Collected data
-------------------------

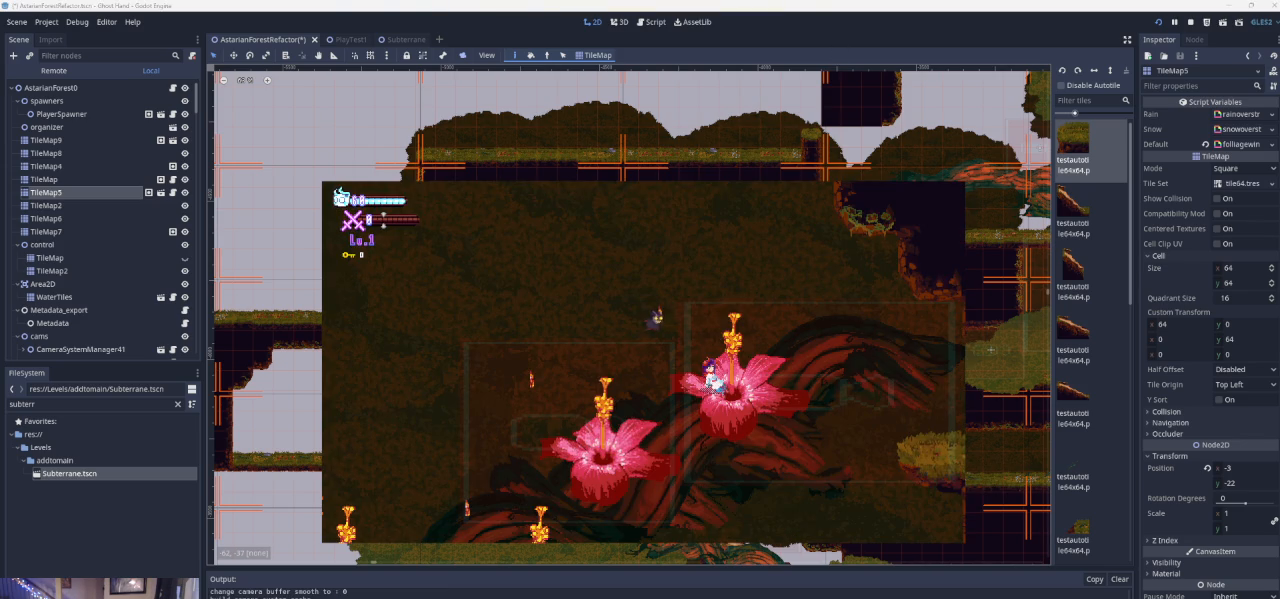
Gameplay with a controller (PlayStation layout); each line is a JSON object with the inputs held at the frame after it. "events" lists button and stick changes between this image and that frame as [ms after this image, input, new state], when the widget could be followed in between. Not read: L2 R2 right_stick.
{"buttons": ["CROSS"], "left_stick": "left", "events": [[33, "CROSS", "down"], [400, "CROSS", "up"], [400, "left_stick", "left"], [500, "CROSS", "down"]]}
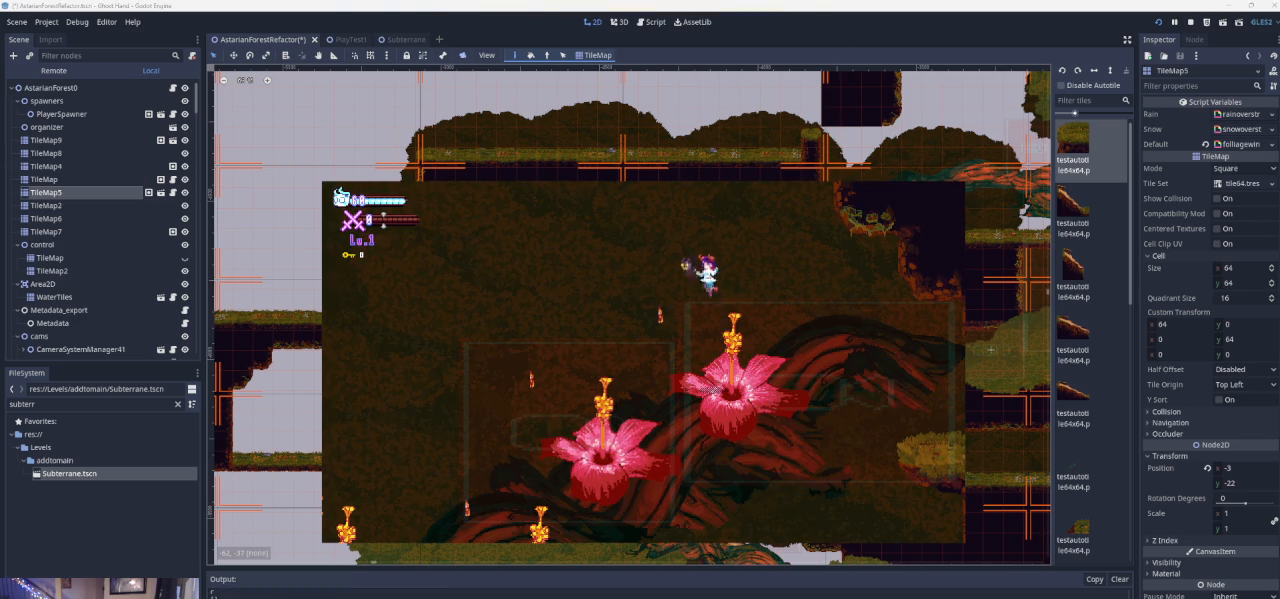
{"buttons": [], "left_stick": "right", "events": [[200, "left_stick", "right"], [500, "CROSS", "up"]]}
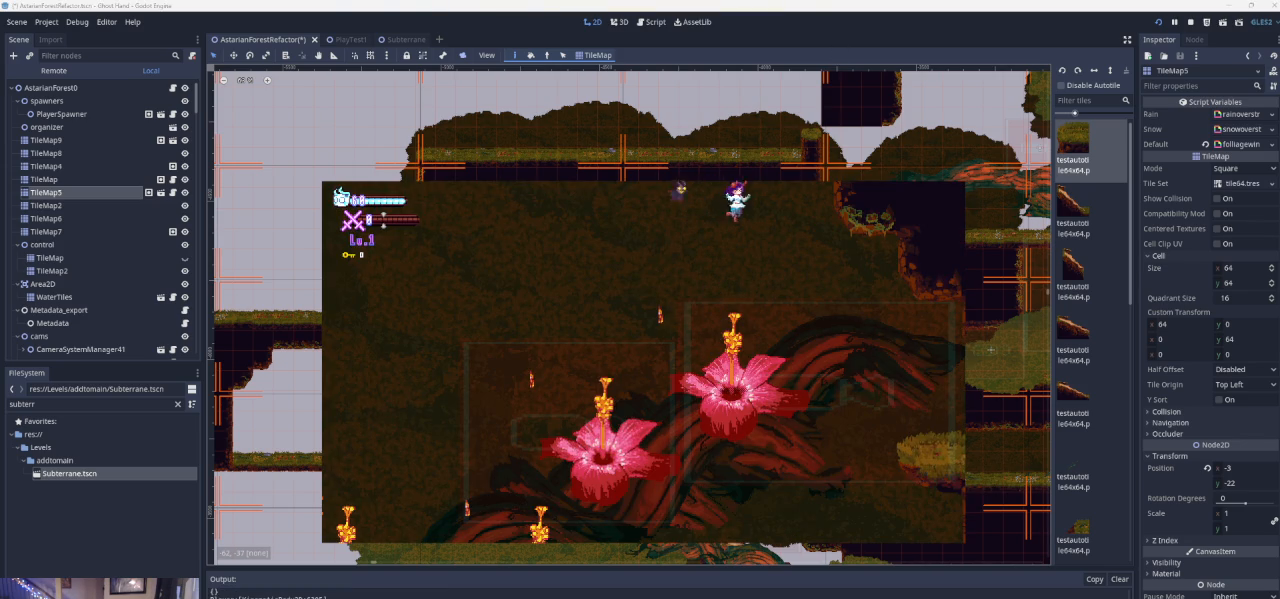
{"buttons": [], "left_stick": "left", "events": [[100, "left_stick", "center"], [200, "left_stick", "left"]]}
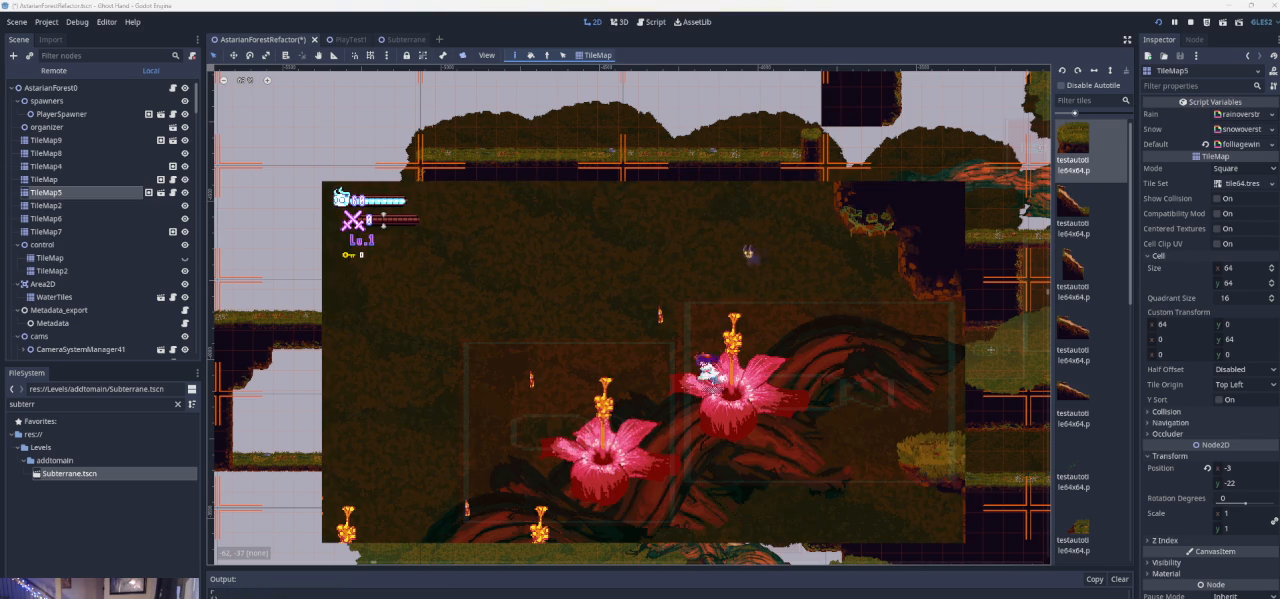
{"buttons": [], "left_stick": "left", "events": [[33, "CROSS", "down"], [167, "CROSS", "up"]]}
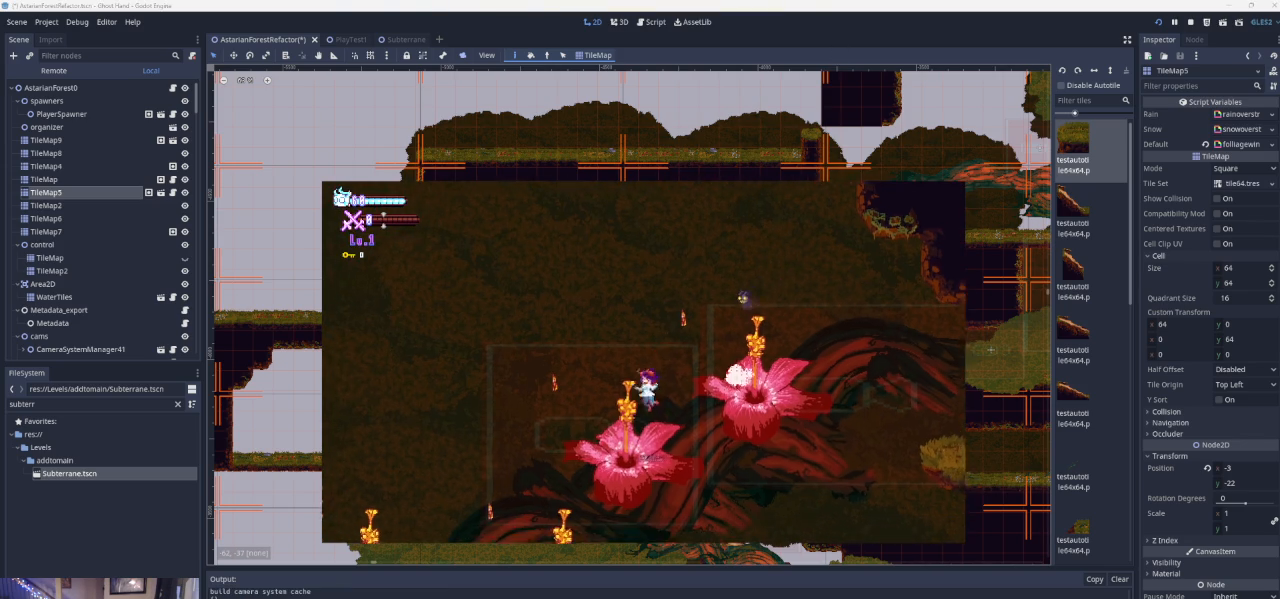
{"buttons": ["CROSS"], "left_stick": "left", "events": [[33, "left_stick", "center"], [267, "CROSS", "down"], [500, "left_stick", "left"]]}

-------------------------

■ Work order
When a line above contains the string "down", copy that line.

■ Task solution
{"buttons": ["CROSS"], "left_stick": "left", "events": [[33, "CROSS", "down"], [400, "CROSS", "up"], [400, "left_stick", "left"], [500, "CROSS", "down"]]}
{"buttons": [], "left_stick": "left", "events": [[33, "CROSS", "down"], [167, "CROSS", "up"]]}
{"buttons": ["CROSS"], "left_stick": "left", "events": [[33, "left_stick", "center"], [267, "CROSS", "down"], [500, "left_stick", "left"]]}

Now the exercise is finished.